--- Reading text ---
The world’s biggest money manager faces a big test in China’s $21T wealth market

Farewell to small US dollar banknotes? KT/Siv Channa. Sketched by the Pan Pacific Agency.

BEIJING, Aug 29, 2021, Bloomberg. BlackRock is gearing up for the first test of Chinese investor appetite for its own mutual fund products, more than 15 years after entering the world’s most promising wealth market, The Sydney Morning Herald reported.

The company’s new China unit is launching its debut product on August 30, just two months after winning regulatory approval to become the nation’s first wholly foreign-owned mutual fund firm. Its wealth management joint venture with China Construction Bank and Singapore’s Temasek also said earlier it obtained permission to start a quant equities offering “in the near term.”

The world’s largest money manager is leading a global foray into China’s 100 trillion yuan ($21.3 trillion) asset management industry after regulators eased curbs on foreign control last year. It faces a challenge appealing to yield-hungry Chinese retail investors in a crowded market that’s dominated by local firms, even as surging demand provides a promising entry point.

(Relative pose estimation data)
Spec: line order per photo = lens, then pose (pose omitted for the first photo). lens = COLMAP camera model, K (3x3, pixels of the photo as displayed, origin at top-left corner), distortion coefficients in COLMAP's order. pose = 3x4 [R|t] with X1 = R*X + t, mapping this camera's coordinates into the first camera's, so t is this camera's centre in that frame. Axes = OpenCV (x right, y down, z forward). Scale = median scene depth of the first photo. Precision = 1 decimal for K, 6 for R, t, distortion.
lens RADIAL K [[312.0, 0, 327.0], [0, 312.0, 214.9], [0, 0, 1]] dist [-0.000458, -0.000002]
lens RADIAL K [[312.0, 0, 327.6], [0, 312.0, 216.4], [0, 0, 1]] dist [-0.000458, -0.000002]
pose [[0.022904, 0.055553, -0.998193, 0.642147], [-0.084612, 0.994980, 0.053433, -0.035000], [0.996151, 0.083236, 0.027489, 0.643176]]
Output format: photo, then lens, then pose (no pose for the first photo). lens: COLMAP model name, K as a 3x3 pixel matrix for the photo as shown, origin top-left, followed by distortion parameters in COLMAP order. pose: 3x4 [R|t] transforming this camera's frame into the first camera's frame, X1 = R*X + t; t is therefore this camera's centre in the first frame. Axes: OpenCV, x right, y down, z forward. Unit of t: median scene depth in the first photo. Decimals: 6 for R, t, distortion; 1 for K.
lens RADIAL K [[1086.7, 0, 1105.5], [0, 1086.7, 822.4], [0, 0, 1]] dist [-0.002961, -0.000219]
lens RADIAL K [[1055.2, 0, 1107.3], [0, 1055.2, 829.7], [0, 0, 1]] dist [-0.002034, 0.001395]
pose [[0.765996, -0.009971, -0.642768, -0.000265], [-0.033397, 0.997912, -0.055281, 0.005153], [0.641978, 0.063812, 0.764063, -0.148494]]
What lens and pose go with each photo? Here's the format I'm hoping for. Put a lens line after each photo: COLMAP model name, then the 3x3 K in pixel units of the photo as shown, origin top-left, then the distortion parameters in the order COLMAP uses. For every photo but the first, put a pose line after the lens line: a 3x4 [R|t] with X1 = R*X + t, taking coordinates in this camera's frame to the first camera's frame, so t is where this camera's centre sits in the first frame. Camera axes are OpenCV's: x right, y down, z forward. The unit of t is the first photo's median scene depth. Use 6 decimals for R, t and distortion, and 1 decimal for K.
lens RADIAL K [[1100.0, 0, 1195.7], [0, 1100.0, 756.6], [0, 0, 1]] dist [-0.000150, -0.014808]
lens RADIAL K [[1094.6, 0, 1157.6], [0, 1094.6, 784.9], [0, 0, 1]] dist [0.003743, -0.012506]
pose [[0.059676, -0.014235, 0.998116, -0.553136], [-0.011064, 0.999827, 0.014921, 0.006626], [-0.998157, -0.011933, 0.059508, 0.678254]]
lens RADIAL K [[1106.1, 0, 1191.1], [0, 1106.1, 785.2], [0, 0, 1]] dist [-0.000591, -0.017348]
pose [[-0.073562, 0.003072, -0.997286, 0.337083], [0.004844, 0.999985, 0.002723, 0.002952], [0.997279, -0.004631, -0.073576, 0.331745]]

--- Instructions ---
1. From the BlackRock article, reproduce the passage starting with "The world’s biggest" and going on through "Pan Pacific Agency.", substituting "asset manager" for "money manager".
2. List every country that the BlackRock article names.
This material was drawn from a different source than the text.

--- Task-by-task results ---
1.
The world’s biggest asset manager faces a big test in China’s $21T wealth market

Farewell to small US dollar banknotes? KT/Siv Channa. Sketched by the Pan Pacific Agency.

2. China, the US, Singapore